* EXTRACT *
********************

Music fans tuned in live to Coachella’s six main stages this year. With a continued partnership until 2026, YouTube will continue to bring the Coachella experience to millions online.
But what does this mean for the music industry, artists and the broader social community? Join us as we look a little closer at YouTube’s growing partnership with Coachella, and what this relationship ACTUALLY means.
YouTube announces Coachella 2023
YouTube and Golfenvoice have announced a multi-year renewal of their exclusive livestream and content partnership for the Coachella Valley Music and Arts festival, extending the relationship through to 2026.
Coachella 2023 marked the 11th year that music fans across the world could tune into Coachella exclusively on YouTube, and with an agreement in place to extend the partnership between festival and platform, it’s clear that the music festival’s global pull is widening.
The Coachella live stream had six feeds, double the amount of last year. YouTube also expanded its coverage of the event to its YouTube Shorts platform, which is vying to compete with TikTok in short term video content.
The expansion of YouTube’s coverage comes as fellow technology giants like Amazon and Apple increasingly spend big to buy the rights to live entertainment events. Disney-owned Hulu, for example, partnered with Live Nation in 2022 to stream competing festivals.
Why are we seeing more live streaming of music events?
Coachella dominates the social media landscape year-on-year, and it’s no surprise. With the biggest stars in the world taking the stage, it’s not just those in attendance looking to immerse themselves in the performances. Live streaming enables viewers from anywhere in the world to tune into live performances.
Coachella is one of the most notable moments in the musical calendar. What comes with that is an abundance of people who cannot access the festival itself. Live streaming helps to bridge that gap, bringing live performances to music fans everywhere. It also enables them to participate in the conversation, both live in YouTube’s in-stream chat and across wider social media.
“Our partnership with YouTube brings Coachella to everyone around the world,” Says Goldenvocie President Paul Tollett. “The 2023 lineup sees performers from Brazil, France, Iceland, India, Jamaica, Nigeria, Puerto Rico, South Korea, Spain, and beyond, and bringing international fans closer to their hometown artists is important to our team.”
For over a decade now, YouTube has been bringing legendary performances to life, allowing fans around the world to experience in real-time and relive on-demand.

********************

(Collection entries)
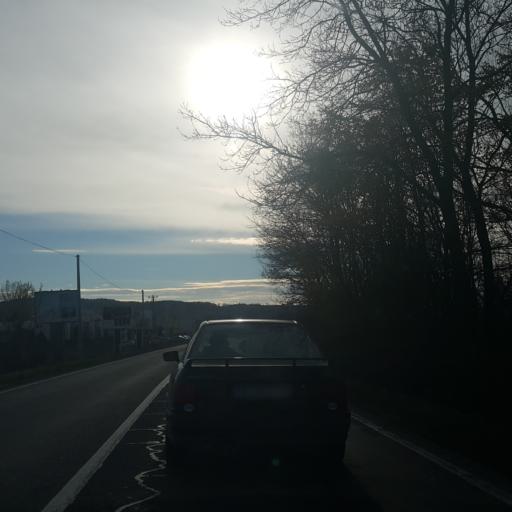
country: RS
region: Central Serbia
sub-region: Belgrade
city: Lazarevac
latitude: 44.3846
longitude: 20.2349
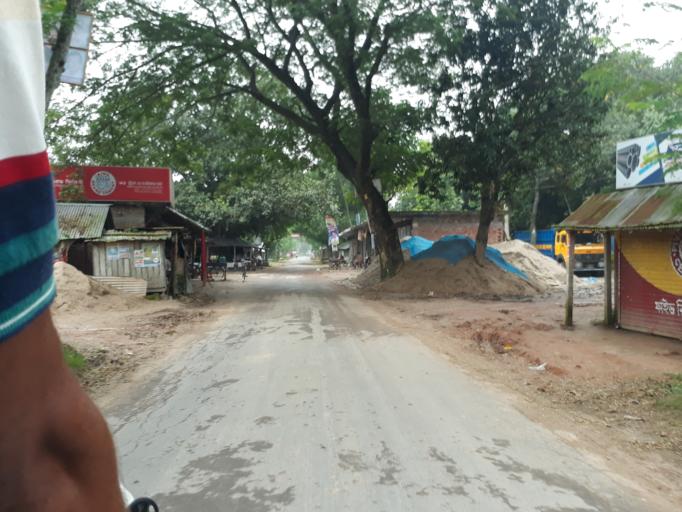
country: BD
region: Khulna
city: Kaliganj
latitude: 23.3511
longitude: 88.9238
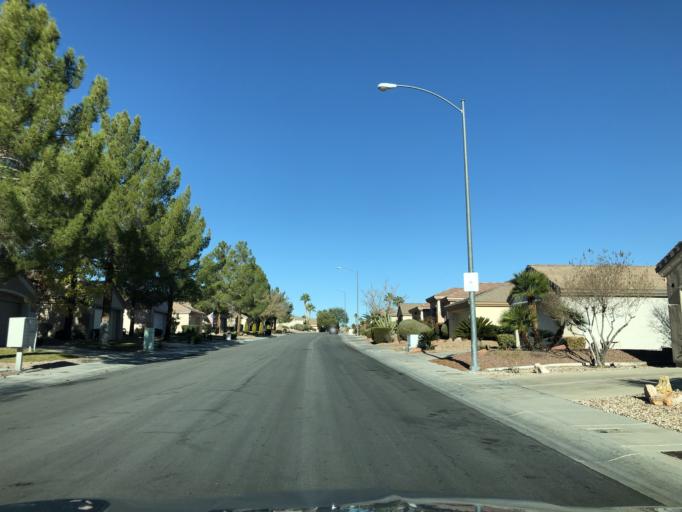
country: US
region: Nevada
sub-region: Clark County
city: Whitney
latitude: 36.0063
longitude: -115.0720
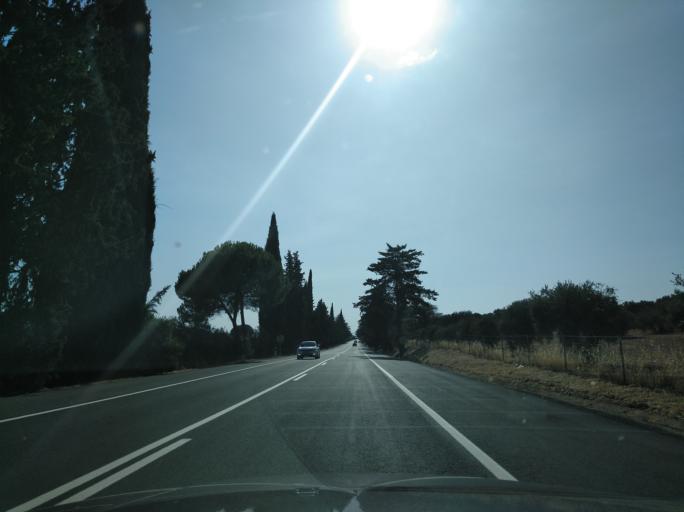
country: ES
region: Andalusia
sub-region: Provincia de Huelva
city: Rosal de la Frontera
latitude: 37.9516
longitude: -7.2925
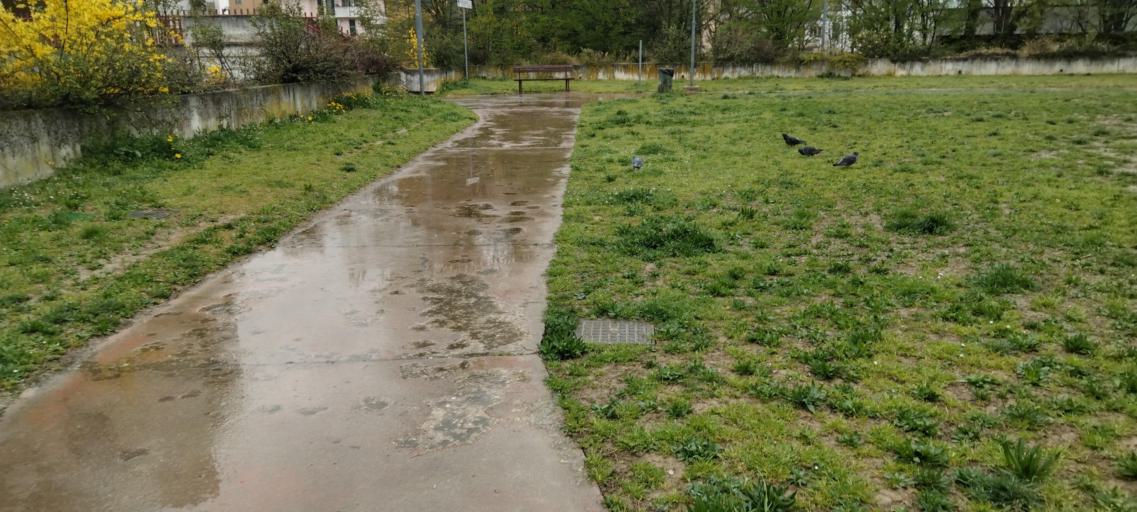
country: IT
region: Veneto
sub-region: Provincia di Vicenza
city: Vicenza
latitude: 45.5515
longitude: 11.5328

********************

* THE EXERCISE *
Reproduce everything in the Coachella article above from "Coachella 2023 marked" down to "of music events?".

* ANSWER TO THE EXERCISE *
Coachella 2023 marked the 11th year that music fans across the world could tune into Coachella exclusively on YouTube, and with an agreement in place to extend the partnership between festival and platform, it’s clear that the music festival’s global pull is widening.
The Coachella live stream had six feeds, double the amount of last year. YouTube also expanded its coverage of the event to its YouTube Shorts platform, which is vying to compete with TikTok in short term video content.
The expansion of YouTube’s coverage comes as fellow technology giants like Amazon and Apple increasingly spend big to buy the rights to live entertainment events. Disney-owned Hulu, for example, partnered with Live Nation in 2022 to stream competing festivals.
Why are we seeing more live streaming of music events?